* _分析対象の文章_
▼▼▼
サーバは利用する企業の規模によってガラッと変わってしまいます。
ユーザが増えることで停止が強要される時間やトライ&エラーにかけられる(リプレイス前提で小さく作って成長させる)時間が少ないことがシチュエーションとして考えられるからです。
なので、WindowsServerで100ユーザを超えるような規模感でサーバを用意するとしたら以下のような考え方で基本ベースを作ってから、強化ポイントと削減ポイントを調整します。
- CPUは後から追加が困難なので妥協しない。
でも私自身はRBMS専用のサーバ以外のサーバでCPUは軽視しがちです。Hyper-Vでゲスト複数いてもめったに使い切らないイメージがあります。
でも、企業にサーバを導入するときにCPUは(クラウドでもない限り)妥協せず必要な速度、必要なコア数、場合によっては2CPU/4CPUで用意することも必要です。
- メモリは使いたい機能の総和を情報収集して用意。
OS:4GB+インストールするサービス(製品):マニュアルの動作要件から確認+(利用するユーザ数×1ユーザがサービスを利用して消費するメモリ容量)
- ストレージは速度と容量をバランスよく
OS部分は128GBをRAID1で、データ部分をRAID5/6/10で必要な容量を。インターフェースはSASを選択
※数年前からニアラインSAS(SATA)という価格を抑えたHDDのシリーズが出てきました。高価になりがちなストレージですが用途によっては割安なニアラインSAS(SATA)シリーズを選択するのもよいと思われます。
▲▲▲
上にあるサーバ構成についての文章を、一字も変えずに全文打ち直すこと。

* _元資料_
▼▼▼
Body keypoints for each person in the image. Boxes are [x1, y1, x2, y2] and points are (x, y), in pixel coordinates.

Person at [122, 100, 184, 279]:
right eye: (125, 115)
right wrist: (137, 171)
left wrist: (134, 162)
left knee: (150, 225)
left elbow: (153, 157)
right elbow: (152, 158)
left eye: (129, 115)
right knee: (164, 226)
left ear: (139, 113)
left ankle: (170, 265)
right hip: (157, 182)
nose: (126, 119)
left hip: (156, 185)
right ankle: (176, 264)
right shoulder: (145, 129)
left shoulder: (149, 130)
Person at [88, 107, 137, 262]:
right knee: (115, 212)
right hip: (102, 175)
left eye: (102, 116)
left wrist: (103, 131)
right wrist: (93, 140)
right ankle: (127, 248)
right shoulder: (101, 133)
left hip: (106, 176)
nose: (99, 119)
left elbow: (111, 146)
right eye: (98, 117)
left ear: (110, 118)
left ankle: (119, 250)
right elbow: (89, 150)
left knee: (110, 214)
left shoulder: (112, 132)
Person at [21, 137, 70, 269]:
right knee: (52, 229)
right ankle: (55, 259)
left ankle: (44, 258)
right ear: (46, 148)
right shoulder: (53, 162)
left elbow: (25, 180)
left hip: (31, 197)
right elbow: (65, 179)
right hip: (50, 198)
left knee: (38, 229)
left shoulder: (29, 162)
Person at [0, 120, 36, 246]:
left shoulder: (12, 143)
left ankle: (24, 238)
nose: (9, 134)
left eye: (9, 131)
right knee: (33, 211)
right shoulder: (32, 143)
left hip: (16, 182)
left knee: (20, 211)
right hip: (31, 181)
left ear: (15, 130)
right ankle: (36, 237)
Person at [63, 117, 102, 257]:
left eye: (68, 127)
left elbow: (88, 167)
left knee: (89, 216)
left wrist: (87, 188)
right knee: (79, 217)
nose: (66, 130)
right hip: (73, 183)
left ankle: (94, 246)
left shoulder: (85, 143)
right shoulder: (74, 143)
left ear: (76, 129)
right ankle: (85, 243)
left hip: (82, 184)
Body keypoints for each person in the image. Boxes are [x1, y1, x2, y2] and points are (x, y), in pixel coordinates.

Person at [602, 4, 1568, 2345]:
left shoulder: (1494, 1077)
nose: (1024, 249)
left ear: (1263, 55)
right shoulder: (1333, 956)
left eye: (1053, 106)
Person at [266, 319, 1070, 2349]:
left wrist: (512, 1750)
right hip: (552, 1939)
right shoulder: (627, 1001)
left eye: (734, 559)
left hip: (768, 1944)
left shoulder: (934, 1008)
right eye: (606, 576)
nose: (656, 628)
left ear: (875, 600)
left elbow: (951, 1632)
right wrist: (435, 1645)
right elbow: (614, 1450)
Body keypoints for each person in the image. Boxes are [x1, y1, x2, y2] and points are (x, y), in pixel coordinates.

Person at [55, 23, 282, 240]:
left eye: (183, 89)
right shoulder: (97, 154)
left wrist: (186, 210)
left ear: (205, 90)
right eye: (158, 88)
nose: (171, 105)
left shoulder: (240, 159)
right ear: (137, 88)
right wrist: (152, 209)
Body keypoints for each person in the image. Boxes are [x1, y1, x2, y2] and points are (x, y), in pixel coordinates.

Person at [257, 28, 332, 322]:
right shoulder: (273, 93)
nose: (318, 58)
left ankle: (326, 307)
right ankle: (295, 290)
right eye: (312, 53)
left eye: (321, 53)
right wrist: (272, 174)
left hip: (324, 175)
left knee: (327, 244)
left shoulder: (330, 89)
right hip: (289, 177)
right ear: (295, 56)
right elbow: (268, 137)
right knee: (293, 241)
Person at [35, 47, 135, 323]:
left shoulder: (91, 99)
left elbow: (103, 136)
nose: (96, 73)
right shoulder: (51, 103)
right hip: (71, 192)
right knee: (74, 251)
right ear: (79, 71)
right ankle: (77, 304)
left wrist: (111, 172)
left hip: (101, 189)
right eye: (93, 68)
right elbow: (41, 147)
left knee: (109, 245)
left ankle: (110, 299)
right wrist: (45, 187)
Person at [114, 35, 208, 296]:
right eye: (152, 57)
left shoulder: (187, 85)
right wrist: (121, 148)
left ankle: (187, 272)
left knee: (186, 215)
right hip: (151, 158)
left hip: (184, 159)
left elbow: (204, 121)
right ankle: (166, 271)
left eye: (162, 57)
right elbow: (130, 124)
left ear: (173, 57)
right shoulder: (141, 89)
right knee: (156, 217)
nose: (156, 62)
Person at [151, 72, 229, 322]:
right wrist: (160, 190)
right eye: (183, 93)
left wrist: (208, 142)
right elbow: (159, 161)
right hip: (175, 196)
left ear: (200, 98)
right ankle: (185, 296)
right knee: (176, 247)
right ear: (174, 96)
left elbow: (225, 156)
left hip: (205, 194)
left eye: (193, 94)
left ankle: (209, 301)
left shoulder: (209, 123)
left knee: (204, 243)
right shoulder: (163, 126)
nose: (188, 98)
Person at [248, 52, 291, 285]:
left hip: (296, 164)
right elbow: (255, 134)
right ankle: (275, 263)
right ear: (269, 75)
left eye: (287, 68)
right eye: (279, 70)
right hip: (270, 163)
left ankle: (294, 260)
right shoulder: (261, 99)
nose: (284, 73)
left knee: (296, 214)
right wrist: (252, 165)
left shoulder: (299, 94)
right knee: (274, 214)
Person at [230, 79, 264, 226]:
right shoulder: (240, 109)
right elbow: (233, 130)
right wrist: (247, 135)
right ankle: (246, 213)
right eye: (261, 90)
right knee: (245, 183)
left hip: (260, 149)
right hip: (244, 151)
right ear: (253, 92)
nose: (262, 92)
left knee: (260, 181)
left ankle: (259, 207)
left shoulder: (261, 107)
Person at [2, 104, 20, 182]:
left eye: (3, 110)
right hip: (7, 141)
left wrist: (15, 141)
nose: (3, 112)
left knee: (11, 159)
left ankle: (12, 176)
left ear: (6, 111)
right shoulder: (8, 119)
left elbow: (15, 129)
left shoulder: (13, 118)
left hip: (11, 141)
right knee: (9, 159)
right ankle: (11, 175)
▲▲▲
* _解答は以下_
サーバは利用する企業の規模によってガラッと変わってしまいます。
ユーザが増えることで停止が強要される時間やトライ&エラーにかけられる(リプレイス前提で小さく作って成長させる)時間が少ないことがシチュエーションとして考えられるからです。
なので、WindowsServerで100ユーザを超えるような規模感でサーバを用意するとしたら以下のような考え方で基本ベースを作ってから、強化ポイントと削減ポイントを調整します。
- CPUは後から追加が困難なので妥協しない。
でも私自身はRBMS専用のサーバ以外のサーバでCPUは軽視しがちです。Hyper-Vでゲスト複数いてもめったに使い切らないイメージがあります。
でも、企業にサーバを導入するときにCPUは(クラウドでもない限り)妥協せず必要な速度、必要なコア数、場合によっては2CPU/4CPUで用意することも必要です。
- メモリは使いたい機能の総和を情報収集して用意。
OS:4GB+インストールするサービス(製品):マニュアルの動作要件から確認+(利用するユーザ数×1ユーザがサービスを利用して消費するメモリ容量)
- ストレージは速度と容量をバランスよく
OS部分は128GBをRAID1で、データ部分をRAID5/6/10で必要な容量を。インターフェースはSASを選択
※数年前からニアラインSAS(SATA)という価格を抑えたHDDのシリーズが出てきました。高価になりがちなストレージですが用途によっては割安なニアラインSAS(SATA)シリーズを選択するのもよいと思われます。